Table of contents:
- There is nothing unusual about your fears. It is completely normal to be in doubt before starting therapy. People are often worried about what awaits them in the process
- 1. I'm not all that bad
- 2. I have to deal with my problems on my own
- 3. If I go to therapy, is it permanent?
- 4. I have to share hidden thoughts
- 5. I will feel judged
- 6. I am afraid that later I will not be able to do without a therapist
- 7. If I voice a problem, I will have to solve it
- 8. I'm worried about what I might find out about myself
- 9. If I'm in doubt, maybe it's not worth starting?
- Contraindications to psychotherapy
Video: Should I Start Psychotherapy? 9 Questionable Excuses - Quality Of Life, Self-development
2023 Author: Oswald Adamson | [email protected]. Last modified: 2023-05-21 20:18
There is nothing unusual about your fears. It is completely normal to be in doubt before starting therapy. People are often worried about what awaits them in the process
Sometimes this is due to a variety of myths prevalent in society. Let's look at some of the most common therapy thoughts that might keep you from seeking help.
1. I'm not all that bad
Often people think that it is necessary to see a therapist only as a last resort and if you have really serious problems. Everything is correct. But consider another idea - the sooner you seek support, the sooner you start to feel better, the faster you can see progress. Why wait until things get really bad and create additional difficulties for yourself?

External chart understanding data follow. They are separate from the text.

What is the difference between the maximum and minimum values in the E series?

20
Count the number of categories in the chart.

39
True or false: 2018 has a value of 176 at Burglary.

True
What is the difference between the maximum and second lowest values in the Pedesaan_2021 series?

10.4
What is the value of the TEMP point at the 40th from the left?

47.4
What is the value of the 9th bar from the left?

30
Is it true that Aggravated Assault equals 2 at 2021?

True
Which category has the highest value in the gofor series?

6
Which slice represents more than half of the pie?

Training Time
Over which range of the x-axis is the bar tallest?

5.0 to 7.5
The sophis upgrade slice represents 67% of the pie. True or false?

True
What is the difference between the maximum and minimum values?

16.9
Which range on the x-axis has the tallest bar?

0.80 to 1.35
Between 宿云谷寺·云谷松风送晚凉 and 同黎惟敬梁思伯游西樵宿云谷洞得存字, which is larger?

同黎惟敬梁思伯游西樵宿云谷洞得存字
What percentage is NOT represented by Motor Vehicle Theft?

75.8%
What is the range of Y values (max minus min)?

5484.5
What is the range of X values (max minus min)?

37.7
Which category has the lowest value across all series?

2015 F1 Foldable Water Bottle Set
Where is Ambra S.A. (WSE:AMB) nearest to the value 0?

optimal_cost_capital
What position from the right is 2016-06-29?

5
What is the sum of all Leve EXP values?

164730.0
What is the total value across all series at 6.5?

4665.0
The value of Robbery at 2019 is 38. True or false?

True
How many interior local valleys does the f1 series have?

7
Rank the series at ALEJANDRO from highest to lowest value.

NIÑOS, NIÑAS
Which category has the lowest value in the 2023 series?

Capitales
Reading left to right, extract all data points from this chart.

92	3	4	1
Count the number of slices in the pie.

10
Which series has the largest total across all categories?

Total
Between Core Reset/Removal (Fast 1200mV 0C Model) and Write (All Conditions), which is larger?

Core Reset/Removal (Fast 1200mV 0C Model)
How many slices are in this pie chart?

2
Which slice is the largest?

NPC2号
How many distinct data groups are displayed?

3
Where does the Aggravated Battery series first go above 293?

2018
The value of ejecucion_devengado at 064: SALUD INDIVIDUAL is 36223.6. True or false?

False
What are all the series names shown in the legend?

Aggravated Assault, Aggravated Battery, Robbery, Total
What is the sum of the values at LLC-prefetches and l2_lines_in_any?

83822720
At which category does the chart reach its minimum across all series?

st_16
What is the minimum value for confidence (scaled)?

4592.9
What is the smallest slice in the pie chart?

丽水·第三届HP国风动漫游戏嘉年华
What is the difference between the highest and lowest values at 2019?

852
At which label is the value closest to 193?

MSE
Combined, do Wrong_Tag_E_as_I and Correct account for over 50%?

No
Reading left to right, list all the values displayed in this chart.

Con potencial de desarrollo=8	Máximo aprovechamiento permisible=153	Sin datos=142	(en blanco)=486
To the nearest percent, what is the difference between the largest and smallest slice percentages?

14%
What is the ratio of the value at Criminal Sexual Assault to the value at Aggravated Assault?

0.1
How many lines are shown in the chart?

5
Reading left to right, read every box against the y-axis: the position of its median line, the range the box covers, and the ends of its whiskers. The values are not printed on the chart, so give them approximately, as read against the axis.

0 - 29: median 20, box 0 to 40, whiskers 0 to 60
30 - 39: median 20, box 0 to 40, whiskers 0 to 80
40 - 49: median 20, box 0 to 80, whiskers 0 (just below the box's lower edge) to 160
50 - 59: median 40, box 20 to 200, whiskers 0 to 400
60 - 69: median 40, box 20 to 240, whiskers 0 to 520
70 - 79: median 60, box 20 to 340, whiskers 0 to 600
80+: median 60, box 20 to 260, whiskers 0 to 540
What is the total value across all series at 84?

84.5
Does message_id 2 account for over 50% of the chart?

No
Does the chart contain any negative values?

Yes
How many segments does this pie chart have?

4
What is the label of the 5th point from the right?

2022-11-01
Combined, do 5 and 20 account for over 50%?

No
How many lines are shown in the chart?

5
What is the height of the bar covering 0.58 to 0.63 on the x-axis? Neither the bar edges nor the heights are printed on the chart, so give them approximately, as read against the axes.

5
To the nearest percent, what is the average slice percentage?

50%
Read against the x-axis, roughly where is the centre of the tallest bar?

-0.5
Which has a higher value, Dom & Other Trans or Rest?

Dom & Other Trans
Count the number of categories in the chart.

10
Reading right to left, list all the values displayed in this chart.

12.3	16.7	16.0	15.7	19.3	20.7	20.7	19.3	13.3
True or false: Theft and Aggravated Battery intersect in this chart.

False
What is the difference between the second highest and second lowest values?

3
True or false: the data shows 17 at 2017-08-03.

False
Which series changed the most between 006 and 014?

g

2. I have to deal with my problems on my own
With a physiological illness, you no doubt seek medical help. And a psychologist or psychotherapist who has received specialized training can help you understand and solve problems related to your emotional life. Working through problems in therapy often builds skills that stay with you and lead to greater confidence in yourself and in life in general.
3. If I go to therapy, is it permanent?
No! The frequency and duration of therapy are discussed between the psychologist and the client and ultimately determined by the client. Different approaches to the duration of therapy can be useful to you depending on your individual requests, goals and needs - from short-term consultations to long-term therapy or psychoanalysis.
4. I have to share hidden thoughts
It is useful to remember that it is you as a client who decide what and how much to share with the specialist. Ultimately, you are the one who sets the pace for therapy. Your psychologist should guide the process in a way that makes you comfortable. This collaborative work leads to the building of a trusting client-therapy relationship and positive therapy outcomes.
5. I will feel judged
People are often very vulnerable when they talk about their feelings. They worry about what the therapist will think or feel about it. However, your therapist is not meeting with the intention of judging you. Its purpose is to listen carefully to you and invite you to see the situation in a new way.
If you are worried about possible judgment, it is important to discuss this with your therapist. Then your feelings will be understood and nothing will stop you from receiving full help.
6. I am afraid that later I will not be able to do without a therapist
Let's clarify the situation. The goal of therapy is not to develop a dependent relationship between client and therapist. In fact, the therapeutic relationship involves collaboration.
Over time, clients find that their mastered ways of understanding and feeling become tools that can be used independently of the therapist.
When therapy ends, the person should feel confident that he can now independently manage his emotional life. And trust in this regard yourself and your ability to cope with problems and make decisions.
7. If I voice a problem, I will have to solve it
This is not the point. There is a difference between thinking and doing. For example, you might come to therapy to solve relationship problems. When you share your experiences with the therapist, you may feel anxious. As if admitting negative feelings towards your partner will force you to break up with him.
In fact, by talking to the therapist, you can look at the situation from a different angle and / or find additional options that were not previously obvious.
8. I'm worried about what I might find out about myself
One of the benefits of therapy is an increase in professional and personal life satisfaction. The unknown in oneself most often interferes with happiness and success. Knowing fully about themselves allows people to have better control over their lives.
Share with your therapist that you are worried about possible unpleasant discoveries in yourself. Then he will be able to take this into account in his work and will not rush and push you. Ultimately, you are the one who determines what to focus on in therapy.
9. If I'm in doubt, maybe it's not worth starting?
There are often mixed feelings about starting therapy. Our instincts force us to stay away from unpleasant thoughts and feelings. Your indecision before starting therapy may indicate your inner resistance to learning new things about yourself.
Give yourself time to reflect on this. This will allow you to direct your energy towards getting the benefits of therapy, rather than pushing away difficult emotions.
Contraindications to psychotherapy
There are few of them, but non-compliance with these prohibitions can lead to unpleasant consequences for both the client and the therapist.
- Exacerbation of severe mental illness.
- Severe organic diseases of the nervous system.
- Mental retardation of moderate and severe degree.
- Alcohol or drug intoxication.
- Lack of client's desire (if relatives insist on visiting a psychotherapist).